Put only the lines of the records from the one containing "Document page, 1500x1125 pixels." up to and including the one containing "List each element's" into a numbered list, leaving out any blank lines.
───── Input for this task ─────
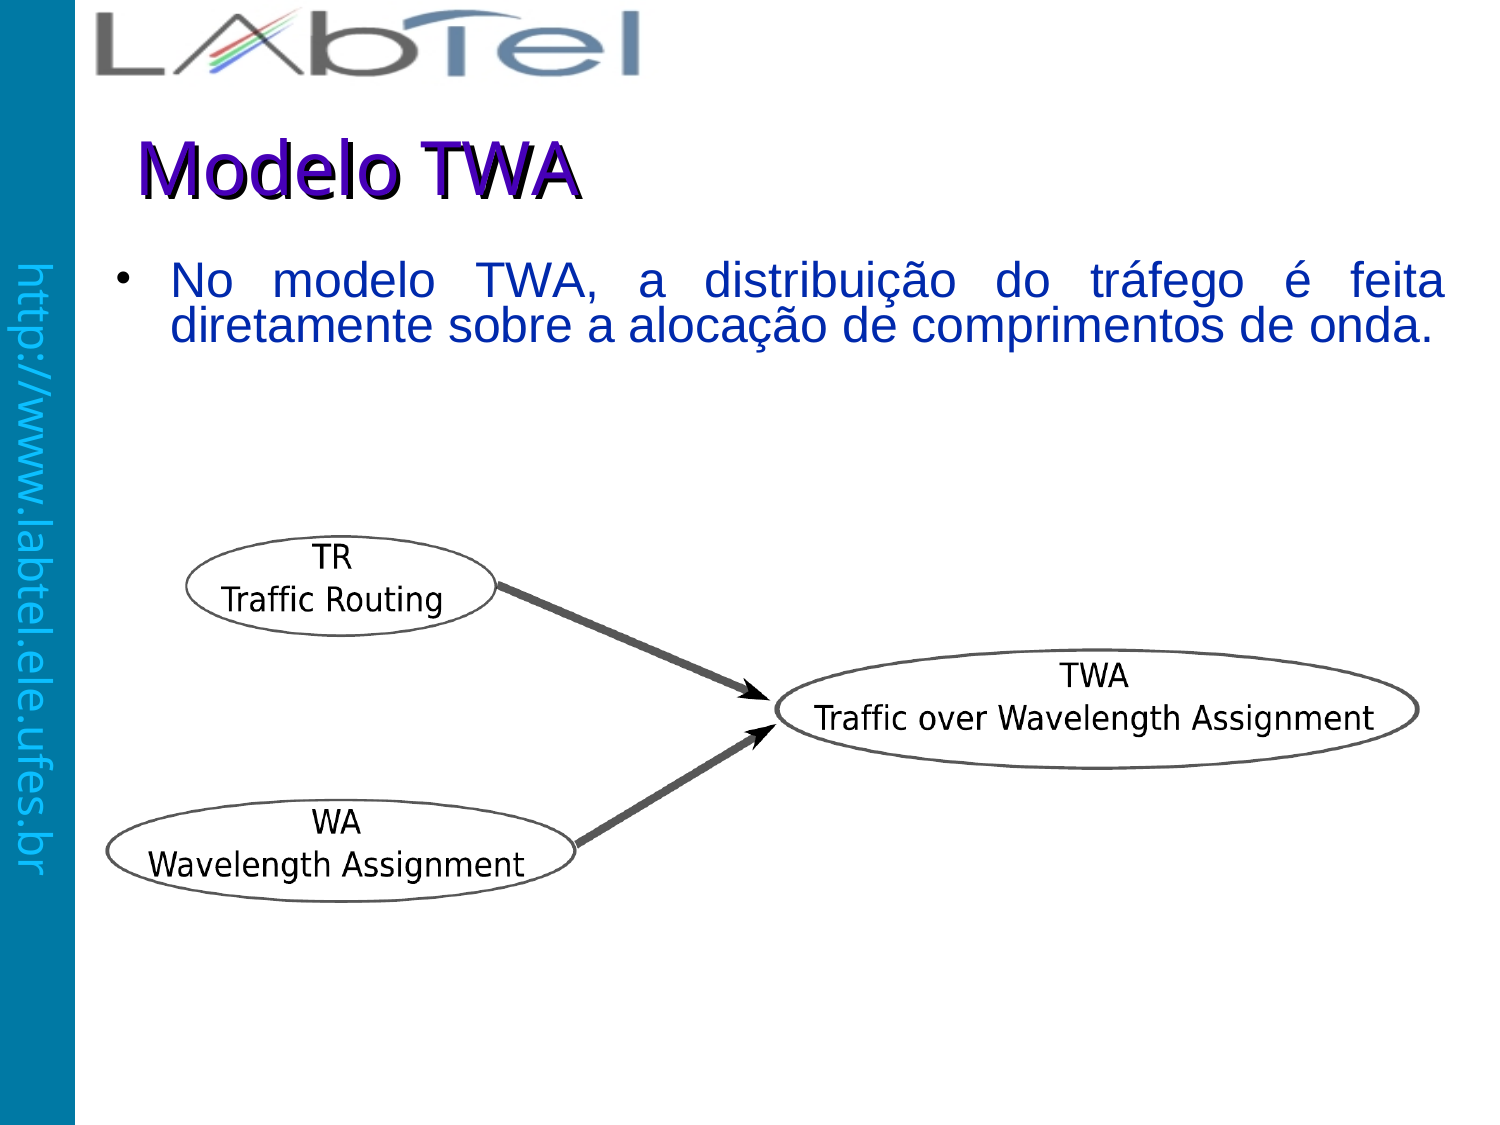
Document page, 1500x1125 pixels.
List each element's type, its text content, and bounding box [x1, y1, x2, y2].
─────
───── Input for this task ─────
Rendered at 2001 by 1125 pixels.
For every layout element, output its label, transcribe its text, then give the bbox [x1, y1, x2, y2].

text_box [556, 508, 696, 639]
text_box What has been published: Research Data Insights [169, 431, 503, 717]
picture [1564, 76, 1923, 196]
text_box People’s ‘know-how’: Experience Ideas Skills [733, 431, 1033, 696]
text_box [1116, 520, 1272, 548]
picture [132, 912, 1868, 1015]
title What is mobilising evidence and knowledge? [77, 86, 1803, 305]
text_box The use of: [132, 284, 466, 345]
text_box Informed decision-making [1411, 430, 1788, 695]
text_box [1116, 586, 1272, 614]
─────
Correct answer:
1. Document page, 1500x1125 pixels.
2. List each element's type, its text content, and bounding box [x1, y1, x2, y2].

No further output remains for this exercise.